◆ **Отрывок для чтения**
Я не скажу, что здесь было что-то нечистое: у них просто появилась какая-то тяга и интерес. Но с точки зрения церковных старушек, конечно, тут было что-то... Они ведь выстояли Церковь своей жизнью, теплотой своих сердец, трудами – а теперь пришли другие, полюбоваться собой, покрасоваться. И соответствующее отношение было.
– А когда это?
– Ну, я думаю, это уже когда Церковь стала безопасной или малоопасной. Где-то в брежневские времена. Церковь, конечно, все время находилась под каким-то недоброжелательным взором... Например, войдешь в церковь, увидишь сразу надпись, что при крещении требуются первым делом паспорта обоих родителей. Почему – совершенно непонятно. Почему бабушка не может привести? Это в атеистическом-то государстве, которое якобы не видело в этом ничего, кроме пустого ритуала. Я думаю, это скрывало тоже религиозное воззрение, но другого порядка: государство на самом деле считало, что этот обряд не пустой, но только вредный государству.

◆ **Фрагмент набора данных**
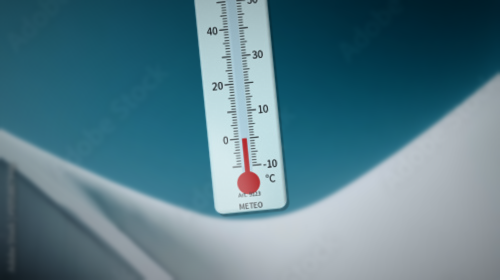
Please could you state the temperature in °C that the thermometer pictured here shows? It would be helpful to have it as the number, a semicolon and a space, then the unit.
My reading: 0; °C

◆ **Что требуется**
Перепишите часть отрывка о Церкви, начиная со слов «Я не скажу, что» и далее вплоть до слов «А когда это?», заменив «теплотой» на «добротой». Материал выше самостоятелен и к тексту не относится.

◆ **Решение задания**
Я не скажу, что здесь было что-то нечистое: у них просто появилась какая-то тяга и интерес. Но с точки зрения церковных старушек, конечно, тут было что-то... Они ведь выстояли Церковь своей жизнью, добротой своих сердец, трудами – а теперь пришли другие, полюбоваться собой, покрасоваться. И соответствующее отношение было.
– А когда это?